Dr. Wolf-Dietrich Deckert†
Leitsatz
Erledigung einer Anschlussbeschwerde
Normenkette
§ 47 WEG, § 48 WEG, § 13a Abs. 1 S. 2 FGG
Kommentar
Die Zurücknahme eines Rechtsmittels in Wohnungseigentumssachen rechtfertigt nicht regelmäßig, dem Rechtsmittelführer die den anderen Beteiligten entstandenen (außergerichtlichen) Kosten aufzuerlegen (entgegen BayObLG ZMR 85, 133; WuM 87, 237 und OLG Stuttgart, OLG Z 83, 171).
Mit Rücknahme einer Rechtsbeschwerde erledigt sich auch ein unselbstständiges Anschlussrechtsmittel, sodass eine Entscheidung in der Sache nicht mehr zu treffen ist (analog den ZPO-Vorschriften, vgl. BGH Z 71, 314 = NJW 78, 1977).

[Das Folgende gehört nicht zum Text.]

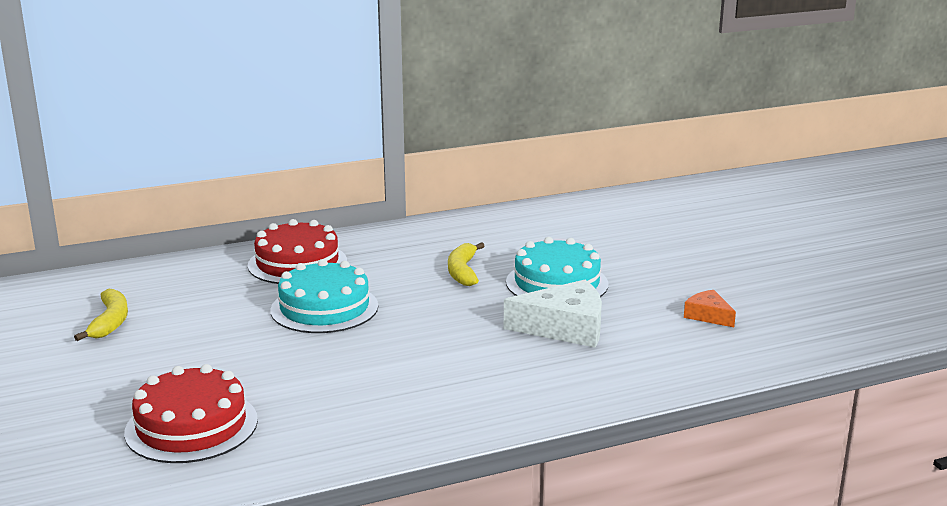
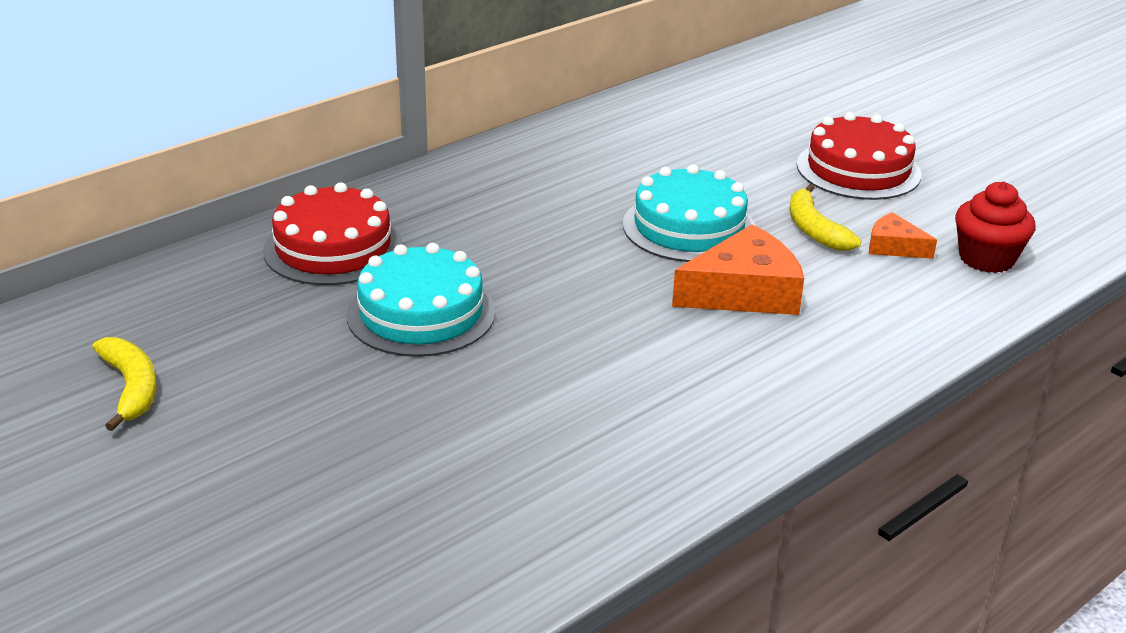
camera: 20 degrees left, 10 degrees up
red cake [124,364,258,463] -> red cake moved to [797,112,921,200]
yellow banana [448,242,484,286] -> yellow banana moved to [789,184,861,251]
white cheese [504,280,602,348] -> orange cheese [672,224,804,315]
none -> red cupcake [955,182,1036,273]

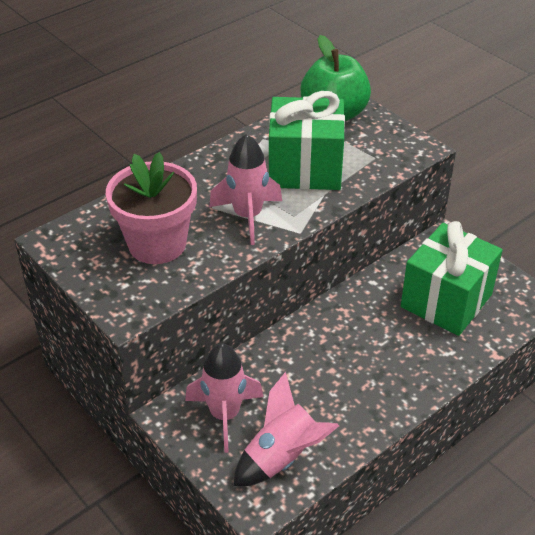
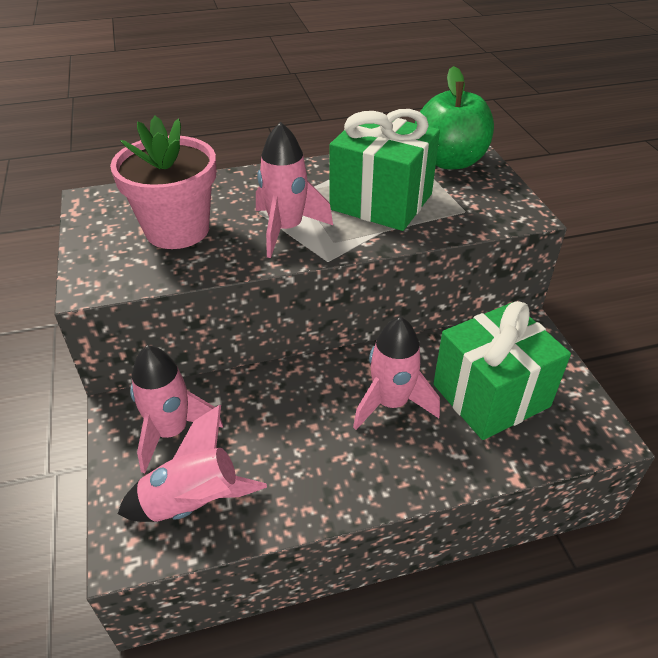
camera: 25 degrees right, 0 degrees up
none -> pink rocket [353,317,440,430]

Im vorliegenden Fall wurde die rechtsmittelführende Antragstellerseite in die Übernahme der Gerichtskosten verurteilt und gleichzeitig ausgesprochen, dass außergerichtliche Kosten nicht zu erstatten seien. Eine Rücknahme eines Rechtsmittels führt also nicht regelmäßig dazu, dass der Rechtsmittelführer anderen Beteiligten außergerichtliche Kosten zu erstatten hat. Entgegenstehende gerichtliche Auffassungen führen zu einer durch nichts zu rechtfertigenden Benachteiligung des Rechtsmittelführers gegenüber demjenigen, der sein Rechtsmittel nicht zurücknimmt und entscheiden lässt. Im WEG gibt es den § 47 S. 2, der als Spezialvorschrift die Regelung des § 13 a Abs. 1 S. 2 FGG verdrängt. Es besteht hier also kein Zwang zur Anordnung einer Kostenerstattung, auch wenn dies im Einzelfall möglich wäre. Grundsätzlich hat es im WEG-Recht beim Regel-Ausnahme-Verhältnis zu verbleiben. Eine Kostenerstattung außergerichtlicher Kosten bedarf stets besonderer Gründe, z. B., dass Kosten durch ein unbegründetes Rechtsmittel oder durch grobes Verschulden veranlasst worden sind. Dieses Ausnahmeverhältnis des § 13a Abs. 1 S. 2 FGG ist keinesfalls als zwingende Vorschrift in den § 47 S. 2 WEG hinein zu interpretieren, sondern gibt lediglich Anhaltspunkte bei der zu betreffenden Ermessensentscheidung. Es wäre in Wohnungseigentumssachen ein völlig unverständliches Ergebnis, wenn bei einer durchgeführten, aber erfolglosen Rechtsbeschwerde nach einhelliger Meinung die Nichterstattung außergerichtlicher Kosten die Regel, die Erstattung die Ausnahme bildet, bei Rechtsmittelrücknahme aber dieses Regel-Ausnahme-Verhältnis umgekehrt wird.
Eine Vorlage an den BGH war trotz anderweitiger obergerichtlicher Entscheidungen nicht veranlasst, da in den zitierten Entscheidungen des BayObLG und des OLG Stuttgart ebenfalls anerkannt wurde, dass besondere Umstände eine andere Beurteilung im Einzelfall rechtfertigen könnten.